Saturday, December 26, 2020

Succulent Steamed Stuffing

This steamed stuffing "pudding" is a game changer! I mean, stuffing in your turkey is ok but then you've got to dig it out and roasting time is a little longer. And whenever I try making stuffing in a casserole it comes out on the dry side. This way it comes out so moist and the presentation is great don't you think?! Also, using a slow cooker frees up space in the oven.


Ingredients:
2 1/2 cups dry seasoned croutons
1 tbsp fresh chopped parsley
1 tsp dry savory
1/2 - 1 tsp salt (less if the croutons are salty)
1/4 tsp celery seed
pinch of pepper
1/4 cup chopped onion
2 tbsps chopped celery

1 tbsp butter
1 cup chicken broth
1 egg, beaten

In a large bowl combine the croutons, all the seasonings, onion and celery. Put the butter on top. Then microwave the broth about 1 minute, warm enough to melt the butter, and pour over and mix well. Let cool before adding the egg.


Butter a 4 cup pudding bowl or any heat proof bowl. Press about half the stuffing into the bowl, then add the rest and press again.

Cover the top with a piece of parchment paper then completely cover and seal the bowl with foil. Place a rack, or rolled up piece of foil to form a rack, in the bottom of the slow cooker. Place the bowl on it, fill with water to about two thirds up the side of the bowl, cover cooker and set to low for 3 hours. If you're in a hurry then set it on high for 30 minutes or until heated through.


Remove from slow cooker and unwrap.

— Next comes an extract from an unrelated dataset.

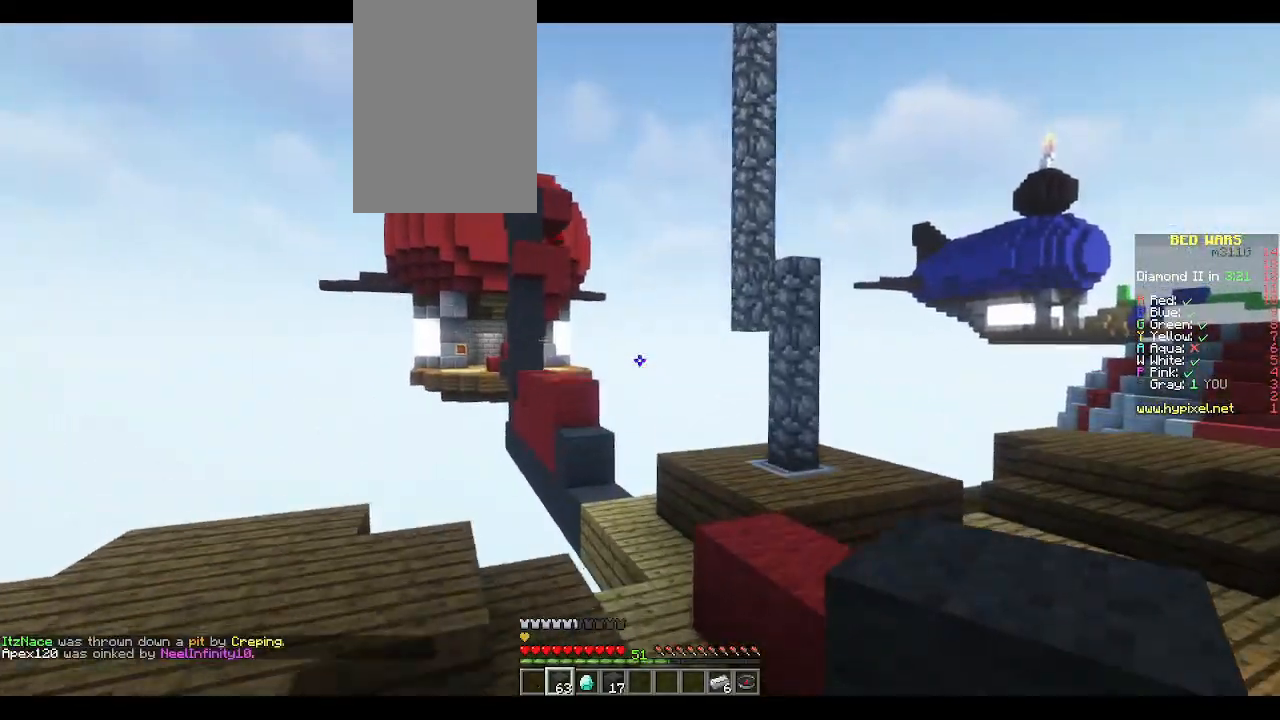
{"keys": ["d", "space", "w"], "mouse": [], "events": [[167, "w", "up"], [317, "w", "down"], [417, "space", "down"], [433, "d", "up"], [500, "d", "down"]]}
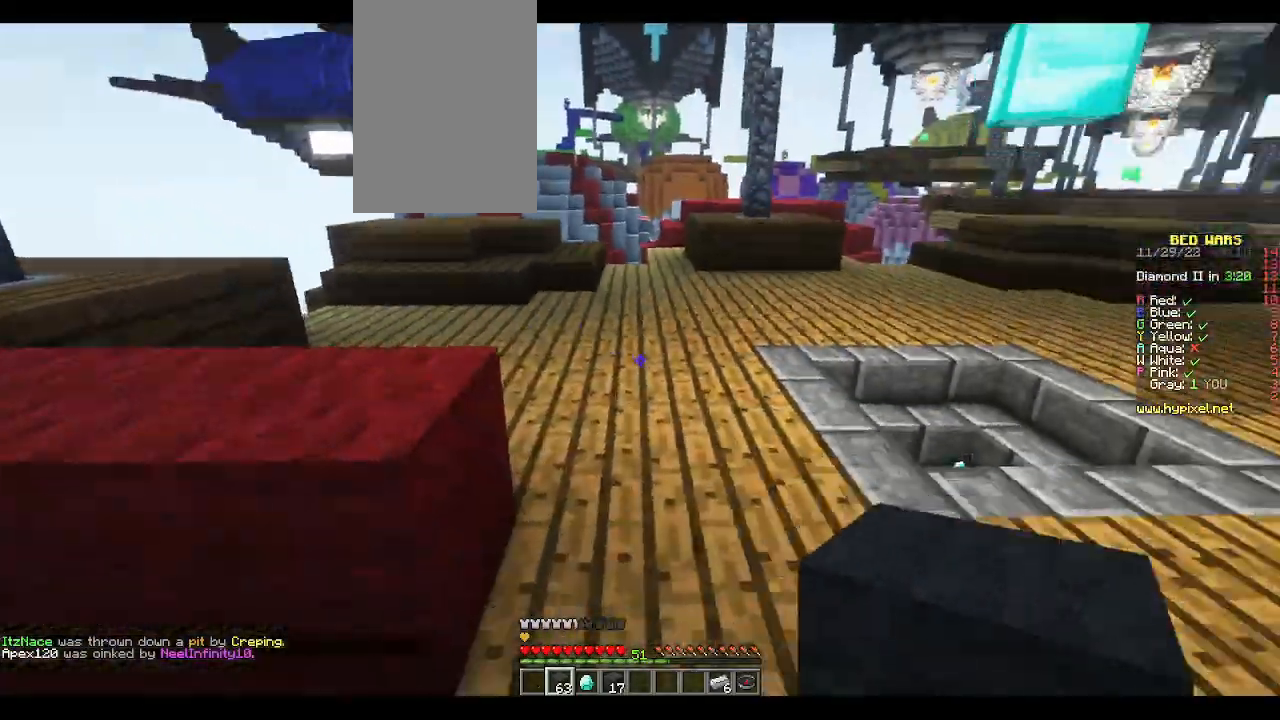
{"keys": ["space", "w"], "mouse": [], "events": [[167, "space", "up"], [283, "d", "up"], [500, "space", "down"]]}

Let rest about 15 minutes then run a thin knife around the edge, place a plate on top and turn it over. TahDah! Savory steamed pudding! If you are not quite ready to serve it then just place the pudding bowl back on top to keep warm. You can even microwave it if you need to .


Then just slice and serve!


I don't think I'll ever go back to stuffing a bird again!